Performance Testing
Performance Testing for Big Data includes two main actions:
Data ingestion and Throughout: In this stage, the tester verifies
how the fast system can consume data from various data source. Testing involves
identifying different message that the queue can process in a given time frame. It
also includes how quickly data can be inserted into underlying data store for
example insertion rate into a Mongo and Cassandra database.
Data Processing: It involves verifying the speed with which the
queries or map reduce jobs are executed. It also includes testing the data
processing in isolation when the underlying data store is populated within the data
sets. For example running Map Reduce jobs on the underlying HDFS
Sub-Component Performance: These systems are made up of multiple
components, and it is essential to test each of these components in isolation. For
example, how quickly message is indexed and consumed, map reduce jobs, query
performance, search, etc.
Performance Testing Approach
Performance testing for big data application involves testing of huge volumes of
structured and unstructured data and it requires a specific testing approach to test
such massive data.
Performance Testing is executed in this order
- Process begins with the setting of the Big data cluster which is to be tested for
performance
- Identify and design corresponding workloads
- Prepare individual clients (Custom Scripts are created)

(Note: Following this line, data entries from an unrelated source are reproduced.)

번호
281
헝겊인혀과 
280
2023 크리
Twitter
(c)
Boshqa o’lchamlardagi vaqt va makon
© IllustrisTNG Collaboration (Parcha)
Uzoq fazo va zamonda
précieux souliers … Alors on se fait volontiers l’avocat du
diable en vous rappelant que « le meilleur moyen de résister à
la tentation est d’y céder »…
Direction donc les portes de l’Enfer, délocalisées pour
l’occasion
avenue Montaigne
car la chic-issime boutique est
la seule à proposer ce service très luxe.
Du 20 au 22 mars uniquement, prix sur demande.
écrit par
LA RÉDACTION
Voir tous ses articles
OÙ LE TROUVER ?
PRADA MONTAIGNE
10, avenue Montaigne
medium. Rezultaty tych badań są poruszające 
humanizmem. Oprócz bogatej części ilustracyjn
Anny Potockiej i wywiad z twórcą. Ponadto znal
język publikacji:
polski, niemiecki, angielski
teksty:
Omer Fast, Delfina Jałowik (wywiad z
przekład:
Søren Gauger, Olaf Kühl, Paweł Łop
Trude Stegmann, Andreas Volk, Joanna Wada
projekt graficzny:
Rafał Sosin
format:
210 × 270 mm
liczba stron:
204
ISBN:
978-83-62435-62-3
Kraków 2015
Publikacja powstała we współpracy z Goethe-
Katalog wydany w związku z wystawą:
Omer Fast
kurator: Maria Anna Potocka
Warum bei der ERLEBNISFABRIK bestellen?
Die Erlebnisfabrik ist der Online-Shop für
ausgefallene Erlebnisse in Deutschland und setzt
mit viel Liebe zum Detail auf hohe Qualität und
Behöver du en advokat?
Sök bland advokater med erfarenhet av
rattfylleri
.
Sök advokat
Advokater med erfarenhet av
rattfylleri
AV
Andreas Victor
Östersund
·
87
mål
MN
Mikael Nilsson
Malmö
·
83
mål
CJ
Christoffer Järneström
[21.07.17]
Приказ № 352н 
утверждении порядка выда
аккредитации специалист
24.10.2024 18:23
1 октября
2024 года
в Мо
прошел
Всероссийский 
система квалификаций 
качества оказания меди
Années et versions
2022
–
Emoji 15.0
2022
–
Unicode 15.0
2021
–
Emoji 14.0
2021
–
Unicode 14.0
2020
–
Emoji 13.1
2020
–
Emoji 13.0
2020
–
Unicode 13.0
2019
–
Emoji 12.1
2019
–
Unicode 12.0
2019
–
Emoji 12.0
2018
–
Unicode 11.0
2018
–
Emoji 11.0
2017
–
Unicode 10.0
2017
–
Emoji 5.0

- Execute the test and analyzes the result (If objectives are not met then tune the
component and re-execute)
- Optimum Configuration
Parameters for Performance Testing
Various parameters to be verified for performance testing are
- Data Storage: How data is stored in different nodes
- Commit logs: How large the commit log is allowed to grow
- Concurrency: How many threads can perform write and read operation
- Caching: Tune the cache setting "row cache" and "key cache."
- Timeouts: Values for connection timeout, query timeout, etc.
- JVM Parameters: Heap size, GC collection algorithms, etc.
- Map reduce performance: Sorts, merge, etc.
- Message queue: Message rate, size, etc.